A sessão repete no dia 22 às 19h30, na sala Luís de Pina.
14/02/2025, 19h30 | Sala Luís de Pina
Paul Vecchiali, Fazer Cinema na Diagonal
Ecco Ho Letto | La Partenza | Ce Que Cherche Jacques | La Sœur du Cadre
Jean-Claude Biette – o Teatro das Matérias
ECCO HO LETTO
com Giuseppe Saltini, Isabel Ruth, Ninetto Davoli
Itália, 1966 – 14 min / legendado eletronicamente em português

LA PARTENZA
com Giuseppe Bertolucci, Gianluigi Calderone
Itália, 1968 – 12 min / legendado eletronicamente em português

CE QUE CHERCHE JACQUES
com Howard Vernon, Michèle Moretti
França, 1970 – 15 min / legendado eletronicamente em português

LA SŒUR DU CADRE
com Michèle Moretti, Benoît Jacquot, Aline Issermann, Douglas Earle, Jean-Marc Krempff, Jean-Marc Raynal
de Jean-Claude Biette
França, 1972 – 17 min / legendado eletronicamente em português

duração total da sessão: 58 min | M/12
Uma sessão para quatro raridades: quatro curtas-metragens de Jean-Claude Biette, realizadas em Itália e França antes da longa LE THÉÂTRE DES MATIÈRES, produzida pela Diagonale.
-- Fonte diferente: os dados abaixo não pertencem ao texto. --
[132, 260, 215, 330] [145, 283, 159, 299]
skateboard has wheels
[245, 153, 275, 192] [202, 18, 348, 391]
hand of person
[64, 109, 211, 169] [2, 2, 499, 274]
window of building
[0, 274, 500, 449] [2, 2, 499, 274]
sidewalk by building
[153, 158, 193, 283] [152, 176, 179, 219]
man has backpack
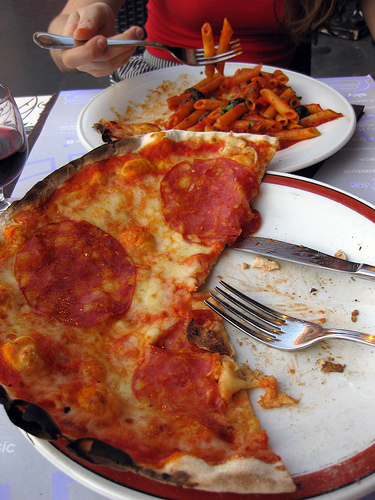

Um rapaz recém-saído da univerSIDAde aborrece-se: é a descrição de ECOO HO LETTO, escrito por Biette e cuja realização os créditos outorgam a Adriano Aprà, que, negando tal facto em 2018, o atribuiu “inteiramente a Jean-Claude”. É o primeiro dos filmes subsistentes de Biette e um filme inicial da atriz portuguesa Isabel Ruth. Também uma ficção, a somar a dois títulos documentais hoje dados como perdidos (ATTILIO BERTOLUCCI e SANDRO PENNA), LA PARTENZA, “a partida”, integra o rol das primeiras experiências na realização de Biette nos quatro anos de exílio italiano, pós-fuga ao serviço militar obrigatório em França, de onde sai sem aviso no outono de 1965 e onde regressa em 1969. CE QUE CHERCHE JACQUES propõe uma aventura moral à volta da amizade e da pressão dos preconceitos. LA SŒUR DU CADRE é uma história de irmãos, de emprego, de desempregados.

A sessão repete no dia 28 às 19h30, na sala M. Félix Ribeiro.